━━ Excerpt ━━

Colloq – a new service for attendees, speakers and event organisers

Often we create new services or products, because we miss a specific functionality in the existing or something bothers us too much. Or, a service that used to be a usable service (we can discuss if it ever was really good), is not developed further any more. One example is Lanyrd. It is a dying service/platform, stuck in maintenance mode for months now, so that people start to build new services. Though Lanyrd never was nowhere near perfect, many people used it to build their schedule for the event-year, have shown which events they go to and organised/checked whom they meet at those events and speakers had a back catalogue in which countries and at which events they had spoken. But when people asked for more functionality or for how Lanyrd might be and help in the future, no one gave answers. So pretty much after Eventbrite bought Lanyrd, it was stuck in more or less the same state.

Services for Speakers

For the last couple of months I have seen new platforms popping up. There is Notist, by Rachel Andrew and Drew McLellan, a service for speakers to create your speaking portfolio. You can share your talks, collect coverage like sketch notes and photos for this talk and so on. Then there is Speakerdex by Michael Flarup. Speakerdex is also targeting speakers. They can post their talk descriptions and details about length and content, as well as a recorded video of the talk, if existing.

━━━

### [Exercise tasks]
1) In the Colloq article, who is named as the creator of Speakerdex?
2) Condense the paragraph of the Colloq article that begins "For the last couple of months" into a shorter version that keeps its main facts.
3) Repeat the Colloq article word for word, starting with "For the last" and going on through "talk, if existing.".
The lines after this point have no connection to the Colloq article.

━━ Provided material ━━

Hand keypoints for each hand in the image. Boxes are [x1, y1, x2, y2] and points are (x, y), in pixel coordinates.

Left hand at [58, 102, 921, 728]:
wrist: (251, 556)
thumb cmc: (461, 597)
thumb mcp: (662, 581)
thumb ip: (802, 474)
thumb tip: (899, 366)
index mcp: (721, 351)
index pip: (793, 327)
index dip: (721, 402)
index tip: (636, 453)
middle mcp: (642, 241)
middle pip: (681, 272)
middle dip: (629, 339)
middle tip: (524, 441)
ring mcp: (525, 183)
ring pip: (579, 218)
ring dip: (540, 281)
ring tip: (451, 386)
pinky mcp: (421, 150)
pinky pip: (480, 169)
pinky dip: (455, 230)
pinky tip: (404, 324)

━━━
━━ Provided material ━━

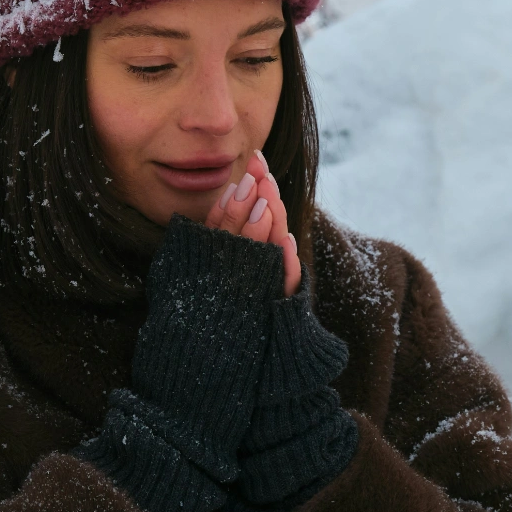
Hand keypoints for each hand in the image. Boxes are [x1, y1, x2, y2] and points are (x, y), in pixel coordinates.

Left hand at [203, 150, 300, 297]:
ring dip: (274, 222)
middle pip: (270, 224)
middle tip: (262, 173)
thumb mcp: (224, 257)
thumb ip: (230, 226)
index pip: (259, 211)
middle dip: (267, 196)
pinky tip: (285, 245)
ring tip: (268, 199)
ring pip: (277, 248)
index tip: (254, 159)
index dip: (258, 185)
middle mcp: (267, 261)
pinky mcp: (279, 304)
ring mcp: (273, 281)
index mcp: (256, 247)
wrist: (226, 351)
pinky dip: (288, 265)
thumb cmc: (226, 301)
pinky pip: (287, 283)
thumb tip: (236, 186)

━━━

### [Answers provided]
1) Michael Flarup.

2) New platforms for speakers have appeared in recent months. Notist, by Rachel Andrew and Drew McLellan, lets speakers build a speaking portfolio, share their talks, and collect coverage such as sketch notes and photos. Speakerdex, by Michael Flarup, lets speakers post talk descriptions, details about length and content, and a recorded video of a talk if one exists.

3)
For the last couple of months I have seen new platforms popping up. There is Notist, by Rachel Andrew and Drew McLellan, a service for speakers to create your speaking portfolio. You can share your talks, collect coverage like sketch notes and photos for this talk and so on. Then there is Speakerdex by Michael Flarup. Speakerdex is also targeting speakers. They can post their talk descriptions and details about length and content, as well as a recorded video of the talk, if existing.